What The Government Is Really Doing To Help You Buy A Home
We break down exactly what the Government does and wants to do to make housing affordable and how it will help home buyers.
We went through the NSW government's Housing Affordability Strategy with the Housing Industry Association's Principal Economist, Tim Reardon to decipher it all.
Increase Housing Supply
This helps enormously according to Reardon, "Housing affordability is all about supply and demand. Demand has increased over the past 20 years as the population grows. What there's not been is an increase in supply."
The imbalance caused Sydney property prices to rise rapidly, but now the market is cooling.
"For the first time in at least 20 years we're seeing supply and demand for housing in equilibrium."
Faster housing approvals
Reardon says this is an important issue and blames "onerous and cumbersome approval processes" for the slow progress in the past. The government aims to have 90 per cent of housing approvals determined within 40 days of application by this year.
The homes need somewhere to be built, so yes, this helps.
Stamp duty indexation
The NSW government announced this yesterday. It's basically pegging the seven stamp duty brackets to CPI, so that most buyers don't end up in the top three tiers like they are now. It'll save buyers around $500 for now. Had it been implemented from the beginning, they'd be saving around $7000. The HIA welcomes it, "it's an important long term step" says Reardon.
Stamp duty concessions for first home buyers
First home buyers don't pay any stamp duty on properties less than $650,000. They get a discounted stamp duty on properties up to $800,000. "The state government provides a significant disincentive by imposing a high rate of stamp duty... So it's certainly appropriate that the government provides assistance" says Reardon.

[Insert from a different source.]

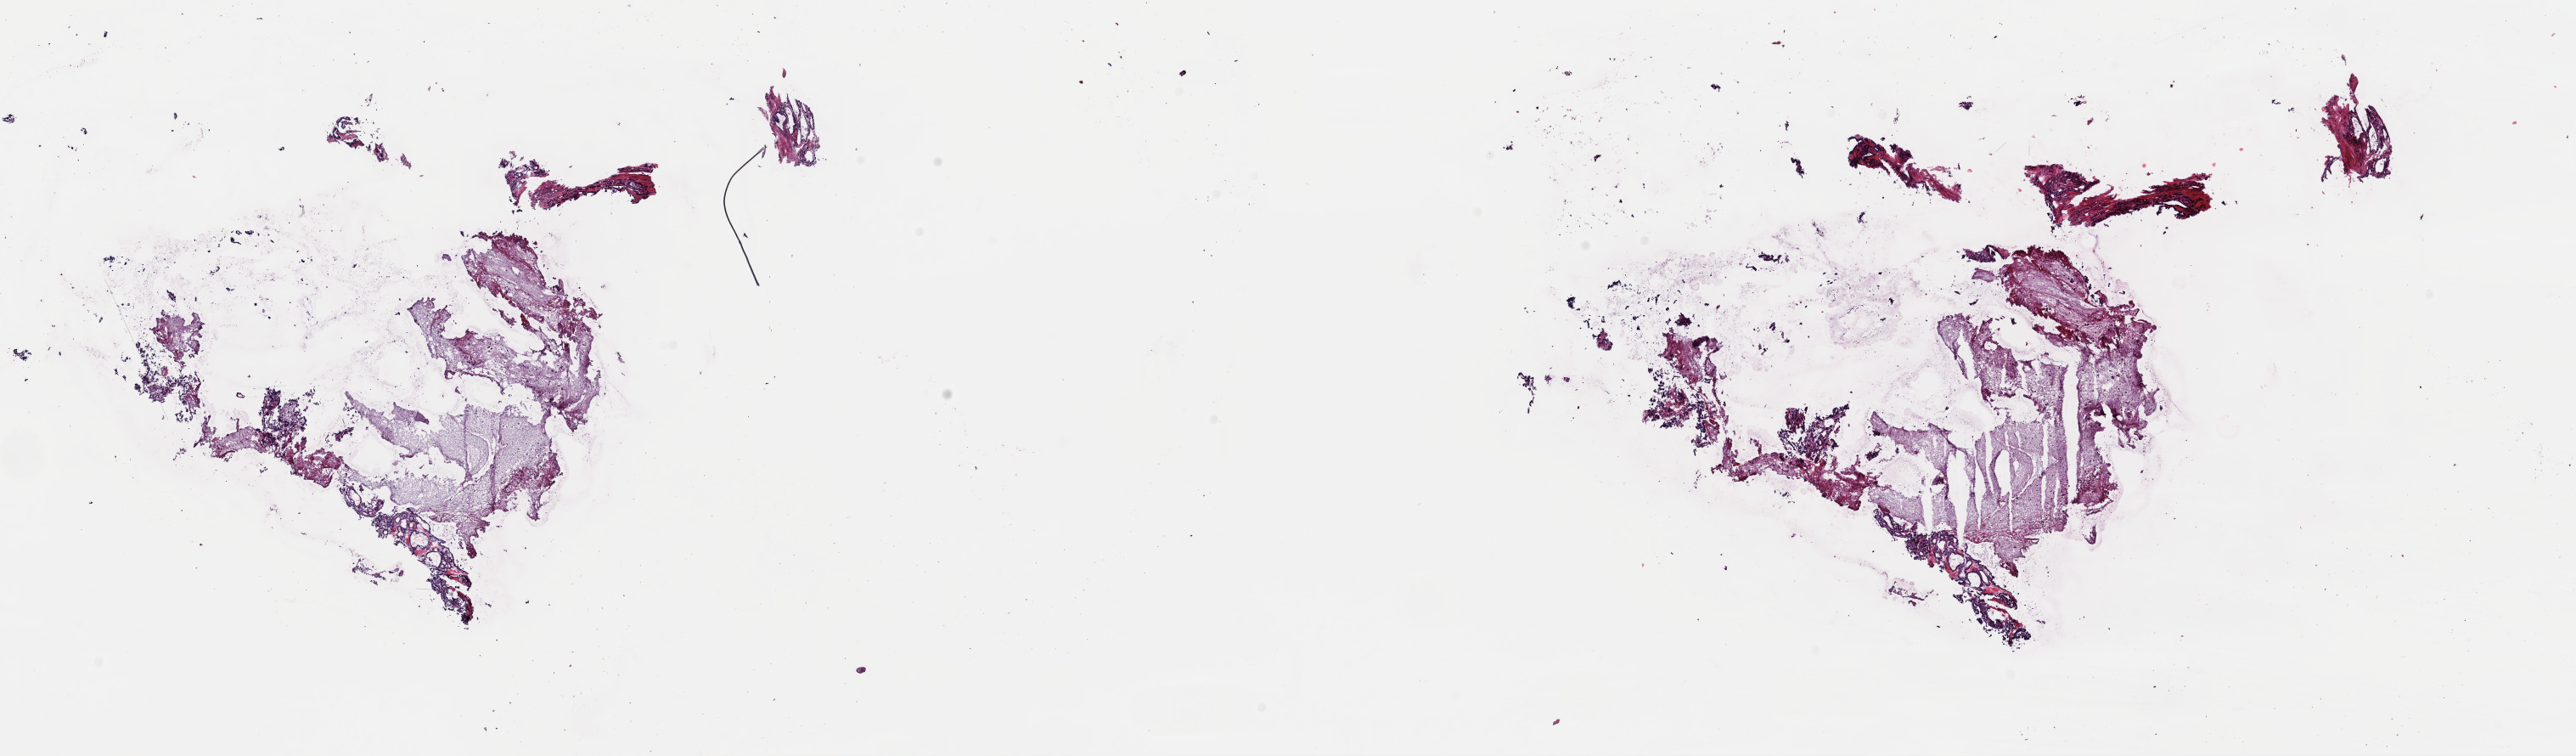
H&E whole-slide image — shown as a low-resolution overview of the whole scanned area (about 24.0 x 7.0 mm), frozen section, sample: primary tumour, thyroid. Female, age 43 years at initial diagnosis. Pathologist review of this section (percent, as recorded): tumour cells 10%, tumour nuclei 80%, normal cells 0%, stromal cells 90%, necrosis 0%. Infiltration values recorded for this section: lymphocyte infiltration 0%, monocyte infiltration 0%, neutrophil infiltration 0%.
TNM: T2 NX MX. AJCC pathologic stage: I (6th edition). Laterality: left. Pathologic diagnosis: Papillary adenocarcinoma, NOS (thyroid gland).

He also notes that 44 per cent of the cost of a house and land package is taxes and charges.
First home owners grant (new homes)
Whether you're buying or building a new home, first timers will get $10,000 towards it. That has benefits for society as a whole, says Reardon "assisting first home buyers is a very important goal for governments. People who own their own home are more likely to be gainfully employed, and less likely to be incarcerated."

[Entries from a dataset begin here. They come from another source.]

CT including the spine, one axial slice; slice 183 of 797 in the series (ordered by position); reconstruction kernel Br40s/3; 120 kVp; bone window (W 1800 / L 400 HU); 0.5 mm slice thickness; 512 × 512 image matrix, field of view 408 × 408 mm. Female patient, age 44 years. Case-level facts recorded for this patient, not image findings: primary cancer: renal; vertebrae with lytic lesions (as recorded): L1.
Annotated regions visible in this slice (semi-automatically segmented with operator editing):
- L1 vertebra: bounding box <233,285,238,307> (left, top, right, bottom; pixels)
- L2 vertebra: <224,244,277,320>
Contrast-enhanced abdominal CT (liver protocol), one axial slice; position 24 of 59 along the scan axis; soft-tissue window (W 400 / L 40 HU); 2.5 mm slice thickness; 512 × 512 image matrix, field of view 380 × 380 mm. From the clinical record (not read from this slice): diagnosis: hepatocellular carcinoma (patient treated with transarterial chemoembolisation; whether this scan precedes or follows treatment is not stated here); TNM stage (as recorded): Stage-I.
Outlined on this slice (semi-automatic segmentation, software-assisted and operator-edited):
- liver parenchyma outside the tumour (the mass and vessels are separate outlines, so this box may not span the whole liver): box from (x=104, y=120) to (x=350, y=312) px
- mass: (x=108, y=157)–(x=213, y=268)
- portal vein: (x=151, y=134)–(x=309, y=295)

Abolishing duty on lenders' mortgage insurance
Insurance duty on lenders' mortgage insurance is imposed at a rate of nine percent of the premium. It could save buyers thousands, and Reardon believes, help many into the market.
"It's opening that initial deposit that is the biggest barrier."

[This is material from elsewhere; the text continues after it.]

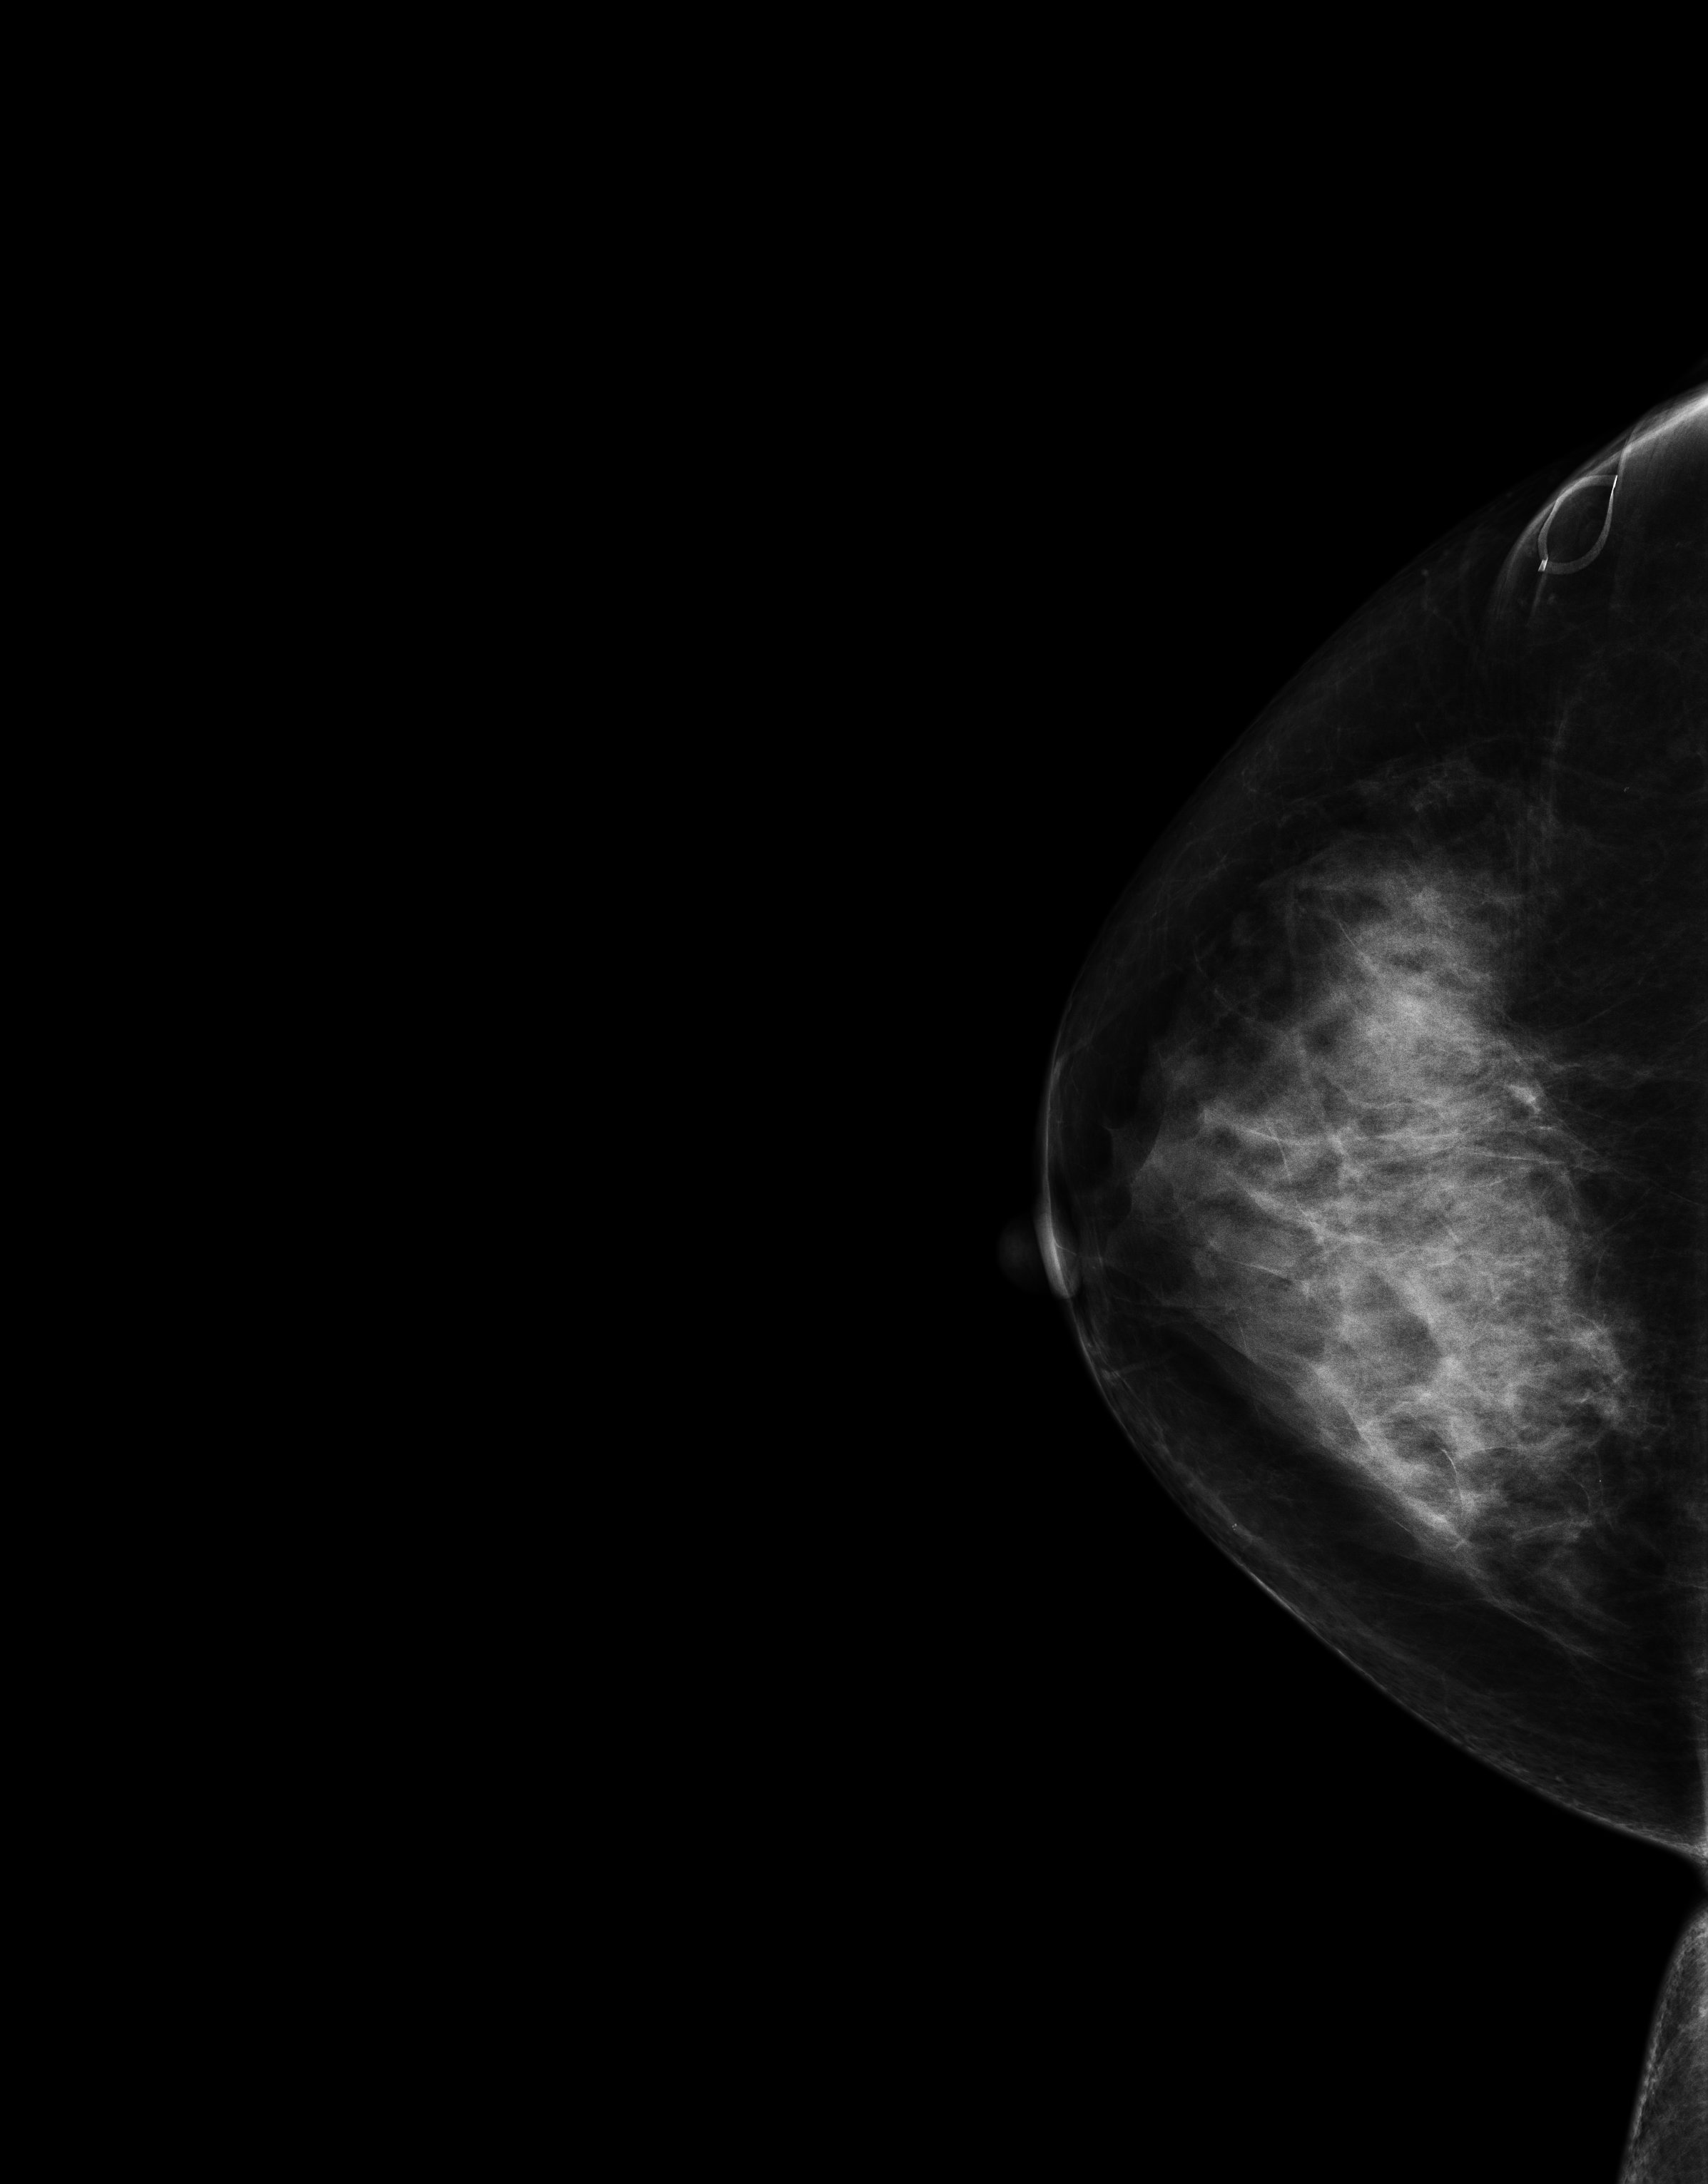
Screening examination, compressed breast thickness 64 mm. Patient: female, 67 years.
Image type: full-field digital mammogram. Breast: right. Projection: CC view.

Higher stamp duty for foreign investors
This is the state government's first bad idea, according to the HIA.
"What we've seen... is around four or five billion dollars exit the housing market due to a range of imposts from state and federal government."
The other problem he notes is, "if you force investors out of the market in the short term you may see prices ease, but long term you reduce the supply of new housing and as a consequence a shortage in renting arises."